4:00 PM MDT - 7:50 PM CDT: The anticipated SW KS development was still nowhere in sight, not even a field of agitated cumulus. The only initiation anywhere nearby was a few new cells south of Rolla, KS in the OK Panhandle - a two hour drive. But with nothing else in the vicinity, we commenced the journey east on Hwy 400 and south on 27 along with a convoy of like-minded chasers.
Near Rolla, we got our first good views of the new storms - a complex of robust updrafts that all appeared to be anticyclonic. Turning east on Rd D, we paralleled the storms just a few miles to their north - trying to pick the perfect spot to punch south into the core. Along this drive, we noted at least 3 different anticyclonic shear funnels poking out near the base of these updrafts.

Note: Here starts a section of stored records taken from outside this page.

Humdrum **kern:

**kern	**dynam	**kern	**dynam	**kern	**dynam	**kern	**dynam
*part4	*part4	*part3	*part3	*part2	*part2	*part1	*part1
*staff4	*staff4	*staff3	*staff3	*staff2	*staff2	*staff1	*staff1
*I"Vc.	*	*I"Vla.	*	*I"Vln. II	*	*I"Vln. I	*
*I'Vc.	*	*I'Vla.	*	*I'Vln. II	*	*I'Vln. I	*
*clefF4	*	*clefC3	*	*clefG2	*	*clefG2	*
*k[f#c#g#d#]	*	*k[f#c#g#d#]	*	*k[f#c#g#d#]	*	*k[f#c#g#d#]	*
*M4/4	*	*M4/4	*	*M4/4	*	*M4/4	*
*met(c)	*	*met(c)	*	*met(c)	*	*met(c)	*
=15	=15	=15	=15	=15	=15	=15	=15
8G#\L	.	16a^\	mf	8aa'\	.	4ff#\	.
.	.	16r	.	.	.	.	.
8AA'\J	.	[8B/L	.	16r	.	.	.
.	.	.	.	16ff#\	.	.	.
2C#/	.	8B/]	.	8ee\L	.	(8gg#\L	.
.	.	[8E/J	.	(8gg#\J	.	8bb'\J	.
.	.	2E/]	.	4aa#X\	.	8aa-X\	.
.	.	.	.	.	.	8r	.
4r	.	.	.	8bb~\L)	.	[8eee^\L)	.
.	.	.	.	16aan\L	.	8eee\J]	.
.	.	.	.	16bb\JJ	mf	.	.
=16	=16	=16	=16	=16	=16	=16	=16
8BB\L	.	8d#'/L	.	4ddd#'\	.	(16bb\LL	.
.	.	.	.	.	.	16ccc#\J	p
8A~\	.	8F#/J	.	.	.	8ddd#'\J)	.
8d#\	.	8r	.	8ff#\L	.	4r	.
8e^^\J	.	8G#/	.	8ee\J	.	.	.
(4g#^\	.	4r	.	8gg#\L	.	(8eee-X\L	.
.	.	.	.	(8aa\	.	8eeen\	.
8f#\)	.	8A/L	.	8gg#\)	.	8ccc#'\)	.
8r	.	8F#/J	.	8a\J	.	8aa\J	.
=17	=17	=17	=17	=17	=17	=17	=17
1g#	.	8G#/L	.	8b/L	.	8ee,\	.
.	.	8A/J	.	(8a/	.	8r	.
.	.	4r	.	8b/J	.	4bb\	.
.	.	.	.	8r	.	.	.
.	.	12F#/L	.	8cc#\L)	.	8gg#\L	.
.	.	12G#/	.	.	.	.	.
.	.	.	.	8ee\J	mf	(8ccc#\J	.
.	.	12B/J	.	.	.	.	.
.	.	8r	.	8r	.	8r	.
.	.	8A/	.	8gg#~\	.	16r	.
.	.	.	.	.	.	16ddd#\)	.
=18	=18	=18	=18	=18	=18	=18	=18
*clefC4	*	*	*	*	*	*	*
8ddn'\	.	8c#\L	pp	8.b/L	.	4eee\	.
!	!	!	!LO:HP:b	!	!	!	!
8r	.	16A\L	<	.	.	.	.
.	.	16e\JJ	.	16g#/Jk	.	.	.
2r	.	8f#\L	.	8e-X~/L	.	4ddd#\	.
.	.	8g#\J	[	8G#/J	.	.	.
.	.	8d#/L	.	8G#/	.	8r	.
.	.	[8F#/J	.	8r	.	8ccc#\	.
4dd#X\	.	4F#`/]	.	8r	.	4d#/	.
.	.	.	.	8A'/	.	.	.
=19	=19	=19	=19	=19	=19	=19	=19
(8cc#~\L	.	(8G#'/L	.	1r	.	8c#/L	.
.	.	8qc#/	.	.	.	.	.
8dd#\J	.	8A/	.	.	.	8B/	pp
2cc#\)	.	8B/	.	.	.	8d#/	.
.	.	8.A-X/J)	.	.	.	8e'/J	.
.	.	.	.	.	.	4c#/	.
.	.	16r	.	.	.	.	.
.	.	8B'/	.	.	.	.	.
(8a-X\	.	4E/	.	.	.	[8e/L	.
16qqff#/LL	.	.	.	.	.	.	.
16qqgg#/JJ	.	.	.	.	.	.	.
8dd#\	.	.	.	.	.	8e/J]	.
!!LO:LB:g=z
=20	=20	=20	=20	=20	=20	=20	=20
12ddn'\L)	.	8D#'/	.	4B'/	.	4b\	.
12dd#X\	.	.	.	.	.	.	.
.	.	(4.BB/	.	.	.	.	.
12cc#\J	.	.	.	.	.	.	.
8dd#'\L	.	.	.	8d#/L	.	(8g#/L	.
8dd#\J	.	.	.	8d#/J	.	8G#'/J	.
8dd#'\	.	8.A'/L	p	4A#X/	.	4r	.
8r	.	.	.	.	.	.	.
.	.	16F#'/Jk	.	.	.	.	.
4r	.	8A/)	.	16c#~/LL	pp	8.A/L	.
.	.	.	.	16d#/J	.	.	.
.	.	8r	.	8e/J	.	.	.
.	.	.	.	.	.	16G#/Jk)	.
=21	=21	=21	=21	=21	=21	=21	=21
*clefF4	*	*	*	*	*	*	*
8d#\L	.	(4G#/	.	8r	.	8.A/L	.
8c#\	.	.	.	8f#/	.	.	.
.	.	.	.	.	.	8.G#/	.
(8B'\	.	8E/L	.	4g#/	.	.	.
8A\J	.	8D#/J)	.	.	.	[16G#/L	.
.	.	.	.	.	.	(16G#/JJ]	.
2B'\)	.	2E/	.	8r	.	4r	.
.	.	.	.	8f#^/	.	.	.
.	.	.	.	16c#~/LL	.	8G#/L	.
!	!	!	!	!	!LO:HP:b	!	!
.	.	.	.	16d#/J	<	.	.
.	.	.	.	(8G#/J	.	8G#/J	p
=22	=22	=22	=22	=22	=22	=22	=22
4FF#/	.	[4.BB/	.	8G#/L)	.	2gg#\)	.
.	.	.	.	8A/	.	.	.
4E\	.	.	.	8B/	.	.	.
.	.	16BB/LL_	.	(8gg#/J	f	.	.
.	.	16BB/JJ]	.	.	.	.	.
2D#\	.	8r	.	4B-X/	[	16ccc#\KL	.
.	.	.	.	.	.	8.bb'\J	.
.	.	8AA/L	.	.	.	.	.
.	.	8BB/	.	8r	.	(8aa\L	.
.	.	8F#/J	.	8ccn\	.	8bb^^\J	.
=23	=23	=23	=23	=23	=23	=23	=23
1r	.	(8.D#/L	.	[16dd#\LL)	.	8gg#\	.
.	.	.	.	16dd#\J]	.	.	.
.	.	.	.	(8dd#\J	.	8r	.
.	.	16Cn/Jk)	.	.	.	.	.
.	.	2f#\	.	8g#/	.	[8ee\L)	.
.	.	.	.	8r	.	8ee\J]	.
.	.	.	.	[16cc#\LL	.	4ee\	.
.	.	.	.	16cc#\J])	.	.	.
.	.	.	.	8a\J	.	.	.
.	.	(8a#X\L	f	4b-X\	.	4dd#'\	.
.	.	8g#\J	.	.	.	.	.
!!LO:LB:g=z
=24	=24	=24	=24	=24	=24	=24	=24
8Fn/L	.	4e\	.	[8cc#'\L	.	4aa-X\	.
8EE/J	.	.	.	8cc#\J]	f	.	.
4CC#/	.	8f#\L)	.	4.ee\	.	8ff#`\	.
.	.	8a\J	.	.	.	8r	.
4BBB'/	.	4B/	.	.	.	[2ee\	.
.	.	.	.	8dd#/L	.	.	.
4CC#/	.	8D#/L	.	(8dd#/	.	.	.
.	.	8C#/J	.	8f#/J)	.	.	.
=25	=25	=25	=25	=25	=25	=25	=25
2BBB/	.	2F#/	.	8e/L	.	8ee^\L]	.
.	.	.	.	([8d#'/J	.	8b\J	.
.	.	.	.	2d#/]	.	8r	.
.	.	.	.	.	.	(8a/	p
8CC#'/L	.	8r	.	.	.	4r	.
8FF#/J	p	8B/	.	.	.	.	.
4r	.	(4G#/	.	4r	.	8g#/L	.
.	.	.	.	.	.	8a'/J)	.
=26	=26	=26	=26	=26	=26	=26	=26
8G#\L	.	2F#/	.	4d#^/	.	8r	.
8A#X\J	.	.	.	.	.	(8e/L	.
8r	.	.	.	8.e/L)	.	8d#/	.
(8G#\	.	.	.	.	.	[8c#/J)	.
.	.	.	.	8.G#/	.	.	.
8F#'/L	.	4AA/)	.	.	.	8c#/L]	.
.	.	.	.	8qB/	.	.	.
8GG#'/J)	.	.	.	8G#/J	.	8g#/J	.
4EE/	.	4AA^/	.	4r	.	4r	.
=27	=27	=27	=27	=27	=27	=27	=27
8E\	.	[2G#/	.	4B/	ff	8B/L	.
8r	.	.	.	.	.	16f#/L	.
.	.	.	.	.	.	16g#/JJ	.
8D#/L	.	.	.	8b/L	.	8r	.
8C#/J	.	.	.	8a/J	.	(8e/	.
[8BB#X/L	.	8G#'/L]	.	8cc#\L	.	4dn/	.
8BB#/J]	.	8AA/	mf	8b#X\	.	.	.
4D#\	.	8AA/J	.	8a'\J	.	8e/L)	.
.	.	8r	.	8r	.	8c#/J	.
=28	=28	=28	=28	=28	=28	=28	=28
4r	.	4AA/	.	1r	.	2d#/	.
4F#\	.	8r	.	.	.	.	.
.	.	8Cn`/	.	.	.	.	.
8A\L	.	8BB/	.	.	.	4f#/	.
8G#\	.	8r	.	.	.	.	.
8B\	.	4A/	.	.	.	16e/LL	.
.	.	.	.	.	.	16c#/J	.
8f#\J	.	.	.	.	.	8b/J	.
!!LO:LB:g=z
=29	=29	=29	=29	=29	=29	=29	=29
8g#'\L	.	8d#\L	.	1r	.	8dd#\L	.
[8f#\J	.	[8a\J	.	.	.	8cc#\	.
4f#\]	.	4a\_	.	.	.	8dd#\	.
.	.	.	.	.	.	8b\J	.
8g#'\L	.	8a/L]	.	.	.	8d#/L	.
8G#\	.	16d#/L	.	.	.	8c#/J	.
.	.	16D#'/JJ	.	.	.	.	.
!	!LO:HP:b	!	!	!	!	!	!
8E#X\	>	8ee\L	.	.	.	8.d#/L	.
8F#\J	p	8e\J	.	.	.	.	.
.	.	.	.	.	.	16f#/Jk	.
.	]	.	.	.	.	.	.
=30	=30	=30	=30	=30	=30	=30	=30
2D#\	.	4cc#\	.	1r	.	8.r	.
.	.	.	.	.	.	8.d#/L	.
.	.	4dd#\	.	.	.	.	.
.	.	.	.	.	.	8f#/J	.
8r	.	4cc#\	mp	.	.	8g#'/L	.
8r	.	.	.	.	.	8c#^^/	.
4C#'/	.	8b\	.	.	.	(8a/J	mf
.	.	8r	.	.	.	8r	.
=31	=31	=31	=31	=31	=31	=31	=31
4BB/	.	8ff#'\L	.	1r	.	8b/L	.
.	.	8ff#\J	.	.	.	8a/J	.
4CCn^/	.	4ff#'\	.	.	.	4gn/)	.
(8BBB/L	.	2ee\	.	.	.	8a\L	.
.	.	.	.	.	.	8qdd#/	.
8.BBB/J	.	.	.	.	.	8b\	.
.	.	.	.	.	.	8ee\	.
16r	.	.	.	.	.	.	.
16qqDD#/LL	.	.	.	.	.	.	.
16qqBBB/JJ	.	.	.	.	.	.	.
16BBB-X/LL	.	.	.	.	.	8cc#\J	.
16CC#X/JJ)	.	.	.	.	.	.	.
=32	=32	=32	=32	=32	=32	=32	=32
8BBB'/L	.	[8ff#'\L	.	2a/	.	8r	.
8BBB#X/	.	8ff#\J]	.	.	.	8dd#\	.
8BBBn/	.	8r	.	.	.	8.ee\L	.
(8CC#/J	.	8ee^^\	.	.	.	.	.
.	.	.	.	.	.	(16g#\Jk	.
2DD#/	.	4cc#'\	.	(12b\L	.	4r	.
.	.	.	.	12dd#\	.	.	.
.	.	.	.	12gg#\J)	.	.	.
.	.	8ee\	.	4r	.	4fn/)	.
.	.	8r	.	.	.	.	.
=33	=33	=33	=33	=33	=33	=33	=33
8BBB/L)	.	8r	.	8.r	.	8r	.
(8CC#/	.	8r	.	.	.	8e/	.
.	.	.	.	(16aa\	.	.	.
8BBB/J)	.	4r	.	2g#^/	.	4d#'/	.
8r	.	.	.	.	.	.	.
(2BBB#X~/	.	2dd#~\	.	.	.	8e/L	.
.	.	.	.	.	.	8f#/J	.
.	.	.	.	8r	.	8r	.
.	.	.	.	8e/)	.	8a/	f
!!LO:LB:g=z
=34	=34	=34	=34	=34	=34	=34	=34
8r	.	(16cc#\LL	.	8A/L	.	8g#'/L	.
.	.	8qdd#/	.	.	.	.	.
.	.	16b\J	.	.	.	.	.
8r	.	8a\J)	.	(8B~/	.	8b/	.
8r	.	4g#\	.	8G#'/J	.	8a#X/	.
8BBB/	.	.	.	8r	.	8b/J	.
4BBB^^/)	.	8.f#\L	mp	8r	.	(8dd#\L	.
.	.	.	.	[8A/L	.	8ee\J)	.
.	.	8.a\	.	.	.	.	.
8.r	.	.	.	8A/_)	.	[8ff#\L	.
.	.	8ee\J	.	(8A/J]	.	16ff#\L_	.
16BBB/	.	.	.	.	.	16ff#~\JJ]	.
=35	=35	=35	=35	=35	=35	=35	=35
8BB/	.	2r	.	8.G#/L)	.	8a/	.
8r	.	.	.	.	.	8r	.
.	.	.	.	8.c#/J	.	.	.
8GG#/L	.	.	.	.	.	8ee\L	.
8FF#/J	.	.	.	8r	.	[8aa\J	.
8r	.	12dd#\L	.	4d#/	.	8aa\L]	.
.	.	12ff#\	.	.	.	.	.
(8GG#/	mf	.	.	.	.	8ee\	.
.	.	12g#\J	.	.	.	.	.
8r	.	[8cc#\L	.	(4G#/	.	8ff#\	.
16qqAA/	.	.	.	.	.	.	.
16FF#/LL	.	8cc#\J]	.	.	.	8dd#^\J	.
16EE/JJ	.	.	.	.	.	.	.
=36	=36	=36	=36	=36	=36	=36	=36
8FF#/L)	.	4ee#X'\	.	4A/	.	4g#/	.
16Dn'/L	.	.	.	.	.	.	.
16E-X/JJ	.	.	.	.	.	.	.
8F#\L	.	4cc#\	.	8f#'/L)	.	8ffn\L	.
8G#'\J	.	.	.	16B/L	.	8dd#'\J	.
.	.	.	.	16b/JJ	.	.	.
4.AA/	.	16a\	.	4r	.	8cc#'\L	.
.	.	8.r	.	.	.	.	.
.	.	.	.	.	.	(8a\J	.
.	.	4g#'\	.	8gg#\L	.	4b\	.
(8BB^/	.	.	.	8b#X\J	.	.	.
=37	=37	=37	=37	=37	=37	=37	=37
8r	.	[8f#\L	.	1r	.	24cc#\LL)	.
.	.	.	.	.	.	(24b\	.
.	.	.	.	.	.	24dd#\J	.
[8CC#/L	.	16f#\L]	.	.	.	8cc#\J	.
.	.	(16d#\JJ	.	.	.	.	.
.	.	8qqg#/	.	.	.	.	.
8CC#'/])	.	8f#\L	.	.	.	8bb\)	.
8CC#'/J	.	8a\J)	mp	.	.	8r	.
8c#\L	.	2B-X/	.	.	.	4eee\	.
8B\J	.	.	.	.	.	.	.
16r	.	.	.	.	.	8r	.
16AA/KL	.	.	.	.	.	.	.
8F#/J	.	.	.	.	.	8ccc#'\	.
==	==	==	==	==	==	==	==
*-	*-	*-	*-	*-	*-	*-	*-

Hooker, OK seemed the most viable intercept point, and so we turned south into the precipitation at Rd 20. I was hoping to emerge from the rain to the sight of a healthy, cyclonic southern updraft, but hopes were soon dashed. The backlit bases were clearly anemic and shriveling, and radar also told the same story. We'd missed the mature stage of these storms during the 2 hour drive.
We sat around Hooker for a bit, taking in the rumbling thunder and orange sunset. It was a nice opportunity to fly the Karma drone and reflect on the day. Liberal, KS was our base for the night, where a piddly little rainshower put on a striking sunset show before we headed to the Cattlemen's II Cafe for dinner (note: we've never discovered the location of Cattlemen's I).